Il traverse la forêt et arrive dans le royaume du dessous. En chemin, il s’aperçoit qu’il ne se souvient plus du visage de celle qu’il aime. Tant d’années ont passé ! Plus il essaie de se souvenir, plus son image se dérobe à lui, comme un poisson d’or dans une eau vive. C’est alors qu’il se souvient de son sourire, un sourire tout en or qu’il lui avait offert pour leur mariage. Il parcourt le royaume du dessous en demandant aux gens qu’il rencontre s’ils ont vu ce sourire d’or. Mais on lui répond toujours non. Il décide cependant d’en avoir le cœur net et de ne pas renoncer avant d’avoir vu le sourire de toutes les femmes de ce royaume. Il retourne chez son père et rapporte du royaume du dessus des fleurs magnifiques, telles qu’il ne peut en pousser dans le royaume du dessous. Il les vend en bouquet pour un sourire et finit par apercevoir au balcon du palais le sourire d’or qu’il cherchait. Le Prince Serpent retrouve sa femme, lui demande de le pardonner, lui dit qu’il l’aime plus que jamais. La femme lui pardonne en lui rappelant cependant qu’il n’est pas coupable puisqu’il n’a pas écrit de lettre demandant sa mort. Ils sont très heureux une seconde, mais elle lui fait connaître qu’elle est à présent mariée au Prince Ramier et qu’elle l’aime, aussi.
Serpent et Ramier se rencontrent, mais les deux Princes renoncent à s’affronter en dépit de leur jalousie. Ils demandent à leur femme de choisir entre eux. Cette demande est pire que la mort et elle explique qu’elle ne peut choisir entre eux. Elle propose de consulter un sage et de s’en remettre à son jugement, quel qu’il puisse être. Le sage se gratte la tête et leur propose l’épreuve de vie ou de mort.
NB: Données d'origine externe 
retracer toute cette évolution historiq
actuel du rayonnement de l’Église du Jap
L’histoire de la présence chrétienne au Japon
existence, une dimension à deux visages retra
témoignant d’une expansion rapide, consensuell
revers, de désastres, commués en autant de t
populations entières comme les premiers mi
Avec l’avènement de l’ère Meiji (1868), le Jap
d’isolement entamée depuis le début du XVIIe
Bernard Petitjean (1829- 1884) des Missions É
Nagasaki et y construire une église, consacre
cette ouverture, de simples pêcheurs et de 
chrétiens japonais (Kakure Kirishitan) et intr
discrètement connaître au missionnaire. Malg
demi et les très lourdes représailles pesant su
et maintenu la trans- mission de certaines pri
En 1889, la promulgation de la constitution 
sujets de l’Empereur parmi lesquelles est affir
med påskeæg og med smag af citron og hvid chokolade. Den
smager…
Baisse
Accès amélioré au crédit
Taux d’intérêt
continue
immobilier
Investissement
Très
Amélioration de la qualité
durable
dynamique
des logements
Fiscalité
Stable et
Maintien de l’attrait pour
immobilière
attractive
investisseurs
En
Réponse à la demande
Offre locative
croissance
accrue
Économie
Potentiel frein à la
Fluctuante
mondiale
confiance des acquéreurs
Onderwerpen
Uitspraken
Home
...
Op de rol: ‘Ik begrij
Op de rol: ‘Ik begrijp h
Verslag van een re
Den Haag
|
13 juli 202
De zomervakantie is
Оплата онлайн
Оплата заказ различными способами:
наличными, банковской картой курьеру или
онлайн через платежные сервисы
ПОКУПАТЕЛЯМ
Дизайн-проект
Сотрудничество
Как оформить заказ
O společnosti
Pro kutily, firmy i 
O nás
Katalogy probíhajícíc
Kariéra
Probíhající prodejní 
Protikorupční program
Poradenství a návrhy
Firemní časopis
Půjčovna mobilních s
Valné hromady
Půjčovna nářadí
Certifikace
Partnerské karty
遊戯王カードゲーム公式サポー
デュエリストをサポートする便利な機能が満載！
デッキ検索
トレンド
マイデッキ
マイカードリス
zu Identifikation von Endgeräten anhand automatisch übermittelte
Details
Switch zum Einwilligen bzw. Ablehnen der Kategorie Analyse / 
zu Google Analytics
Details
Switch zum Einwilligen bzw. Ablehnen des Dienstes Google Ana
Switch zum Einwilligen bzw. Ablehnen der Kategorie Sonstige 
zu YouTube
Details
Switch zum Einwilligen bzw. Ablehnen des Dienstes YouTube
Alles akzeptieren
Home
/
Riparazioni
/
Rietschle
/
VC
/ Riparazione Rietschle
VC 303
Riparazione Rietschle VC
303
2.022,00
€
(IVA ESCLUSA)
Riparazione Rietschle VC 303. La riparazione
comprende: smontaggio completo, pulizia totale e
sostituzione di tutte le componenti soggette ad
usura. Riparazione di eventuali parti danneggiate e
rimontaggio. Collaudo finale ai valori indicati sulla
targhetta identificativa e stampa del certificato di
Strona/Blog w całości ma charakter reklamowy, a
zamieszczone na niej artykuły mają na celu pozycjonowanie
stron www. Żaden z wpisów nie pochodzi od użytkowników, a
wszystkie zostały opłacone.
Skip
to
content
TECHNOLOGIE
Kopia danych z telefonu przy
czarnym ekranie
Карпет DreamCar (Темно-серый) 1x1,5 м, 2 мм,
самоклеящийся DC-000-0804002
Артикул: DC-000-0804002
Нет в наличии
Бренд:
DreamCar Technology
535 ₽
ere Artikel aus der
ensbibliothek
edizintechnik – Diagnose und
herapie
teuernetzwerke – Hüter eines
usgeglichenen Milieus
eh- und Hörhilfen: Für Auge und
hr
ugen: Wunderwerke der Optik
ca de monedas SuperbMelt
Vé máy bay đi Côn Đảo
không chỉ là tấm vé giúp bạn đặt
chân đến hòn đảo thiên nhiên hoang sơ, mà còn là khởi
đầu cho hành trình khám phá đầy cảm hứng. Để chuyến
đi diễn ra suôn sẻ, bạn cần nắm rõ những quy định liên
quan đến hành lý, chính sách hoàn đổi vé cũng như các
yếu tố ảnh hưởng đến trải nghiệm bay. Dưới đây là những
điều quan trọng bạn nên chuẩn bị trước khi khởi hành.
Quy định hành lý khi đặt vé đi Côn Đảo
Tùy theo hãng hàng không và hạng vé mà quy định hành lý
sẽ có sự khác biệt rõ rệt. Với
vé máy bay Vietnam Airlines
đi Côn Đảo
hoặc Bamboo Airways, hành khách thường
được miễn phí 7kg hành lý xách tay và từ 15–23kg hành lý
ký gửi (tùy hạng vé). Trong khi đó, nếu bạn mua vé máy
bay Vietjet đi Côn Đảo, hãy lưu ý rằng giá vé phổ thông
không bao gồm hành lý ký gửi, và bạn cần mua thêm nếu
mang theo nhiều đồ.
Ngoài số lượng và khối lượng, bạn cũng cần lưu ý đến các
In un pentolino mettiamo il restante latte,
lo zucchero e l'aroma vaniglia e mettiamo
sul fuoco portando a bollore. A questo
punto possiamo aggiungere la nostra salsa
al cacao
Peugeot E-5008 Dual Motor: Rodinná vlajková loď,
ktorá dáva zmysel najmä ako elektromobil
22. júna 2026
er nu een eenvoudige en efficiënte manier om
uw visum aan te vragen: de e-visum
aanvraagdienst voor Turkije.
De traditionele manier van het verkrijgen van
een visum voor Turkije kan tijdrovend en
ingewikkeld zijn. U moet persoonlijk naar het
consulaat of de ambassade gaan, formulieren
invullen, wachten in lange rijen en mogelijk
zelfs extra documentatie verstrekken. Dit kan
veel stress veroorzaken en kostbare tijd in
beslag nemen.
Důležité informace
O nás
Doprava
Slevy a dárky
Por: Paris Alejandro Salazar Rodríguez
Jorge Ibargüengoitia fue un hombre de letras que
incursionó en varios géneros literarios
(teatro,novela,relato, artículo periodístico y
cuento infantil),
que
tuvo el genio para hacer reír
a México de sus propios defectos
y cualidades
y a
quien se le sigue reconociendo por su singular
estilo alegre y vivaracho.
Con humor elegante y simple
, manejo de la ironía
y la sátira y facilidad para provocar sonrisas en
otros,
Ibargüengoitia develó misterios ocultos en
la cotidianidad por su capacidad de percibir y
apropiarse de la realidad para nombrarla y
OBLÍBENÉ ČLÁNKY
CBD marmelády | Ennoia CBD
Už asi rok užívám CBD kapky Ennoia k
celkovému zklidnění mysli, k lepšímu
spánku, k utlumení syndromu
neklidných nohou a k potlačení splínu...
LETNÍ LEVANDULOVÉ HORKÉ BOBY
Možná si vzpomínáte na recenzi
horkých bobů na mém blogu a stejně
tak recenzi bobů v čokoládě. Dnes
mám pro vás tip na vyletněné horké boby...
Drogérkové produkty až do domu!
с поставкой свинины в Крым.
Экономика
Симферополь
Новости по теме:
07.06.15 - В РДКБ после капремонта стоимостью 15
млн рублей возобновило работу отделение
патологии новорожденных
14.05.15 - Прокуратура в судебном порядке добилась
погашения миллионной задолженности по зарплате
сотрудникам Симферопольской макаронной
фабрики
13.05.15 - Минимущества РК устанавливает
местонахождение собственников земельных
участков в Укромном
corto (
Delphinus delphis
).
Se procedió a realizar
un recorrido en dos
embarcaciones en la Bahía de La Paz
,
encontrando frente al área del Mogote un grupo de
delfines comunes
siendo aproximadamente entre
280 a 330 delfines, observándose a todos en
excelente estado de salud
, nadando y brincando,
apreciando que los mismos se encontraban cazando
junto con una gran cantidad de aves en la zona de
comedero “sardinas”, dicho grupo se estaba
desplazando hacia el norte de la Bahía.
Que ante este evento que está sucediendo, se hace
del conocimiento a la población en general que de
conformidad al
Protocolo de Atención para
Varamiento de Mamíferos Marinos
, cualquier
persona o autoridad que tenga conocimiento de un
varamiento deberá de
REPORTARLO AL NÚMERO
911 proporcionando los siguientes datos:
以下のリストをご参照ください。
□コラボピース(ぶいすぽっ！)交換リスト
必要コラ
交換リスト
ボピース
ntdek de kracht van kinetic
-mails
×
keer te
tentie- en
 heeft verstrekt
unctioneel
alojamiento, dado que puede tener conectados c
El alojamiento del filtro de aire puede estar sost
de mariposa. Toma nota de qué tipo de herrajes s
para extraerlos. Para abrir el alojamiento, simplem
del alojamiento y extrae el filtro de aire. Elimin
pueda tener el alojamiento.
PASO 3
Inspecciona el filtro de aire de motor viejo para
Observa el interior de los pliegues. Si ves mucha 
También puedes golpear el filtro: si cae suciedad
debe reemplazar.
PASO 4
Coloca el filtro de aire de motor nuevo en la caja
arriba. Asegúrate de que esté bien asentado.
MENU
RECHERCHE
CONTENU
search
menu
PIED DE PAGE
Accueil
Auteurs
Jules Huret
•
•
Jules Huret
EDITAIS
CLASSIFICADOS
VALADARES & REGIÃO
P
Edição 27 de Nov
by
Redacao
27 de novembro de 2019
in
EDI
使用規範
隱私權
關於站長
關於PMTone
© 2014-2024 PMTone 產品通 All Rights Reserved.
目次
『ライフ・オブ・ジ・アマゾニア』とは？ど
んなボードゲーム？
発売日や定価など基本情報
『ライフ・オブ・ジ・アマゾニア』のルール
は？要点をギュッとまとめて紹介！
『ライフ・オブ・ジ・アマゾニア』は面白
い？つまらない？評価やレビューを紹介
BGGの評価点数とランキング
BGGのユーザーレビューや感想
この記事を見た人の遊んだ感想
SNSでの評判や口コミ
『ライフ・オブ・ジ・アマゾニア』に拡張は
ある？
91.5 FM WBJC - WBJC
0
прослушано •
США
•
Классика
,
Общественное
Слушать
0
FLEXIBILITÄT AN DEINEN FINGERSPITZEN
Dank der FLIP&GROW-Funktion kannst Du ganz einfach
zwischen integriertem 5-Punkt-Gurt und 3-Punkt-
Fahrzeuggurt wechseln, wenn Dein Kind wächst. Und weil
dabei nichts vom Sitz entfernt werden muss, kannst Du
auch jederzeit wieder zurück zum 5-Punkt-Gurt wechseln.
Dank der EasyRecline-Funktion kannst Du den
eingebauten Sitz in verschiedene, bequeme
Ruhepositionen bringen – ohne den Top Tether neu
Ils doivent faire tous trois un repas de sardines très salées ensemble, puis aller marcher vers le sommet de la montagne à l’heure du plein soleil, chaque Prince ayant une gourde d’eau pure au côté. Celui vers lequel elle se retournera pour demander de l’aide, celui-là et lui seul est son époux. La gorge nouée, ils prennent ensemble ce repas, et partent vers le sommet de la montagne de pierre. Le soleil chauffe et brûle, elle marche toujours, l’épuisement s’accroche à ses pas, elle marche toujours, la soif racle sa gorge, elle marche toujours. Les deux Princes la suivent de près et souvent se regardent, dévastés par sa souffrance. À deux pas du sommet, elle tombe en appelant à l’aide. Serpent verse l’eau pure dans le feu de sa gorge, Ramier sur le feu de son corps. Depuis ce jour, Celle-qui-ne-souriait-jamais passe le printemps et l’été avec Serpent son époux bien-aimé dans le monde du dessus et l’automne et l’hiver avec Ramier son bien-aimé époux dans le monde du dessous. Mais deux fois l’an, ils se retrouvent dans le Troisième Royaume, autour d’une table chargée de sardines salées, de gâteaux sucrés et d’eau pure.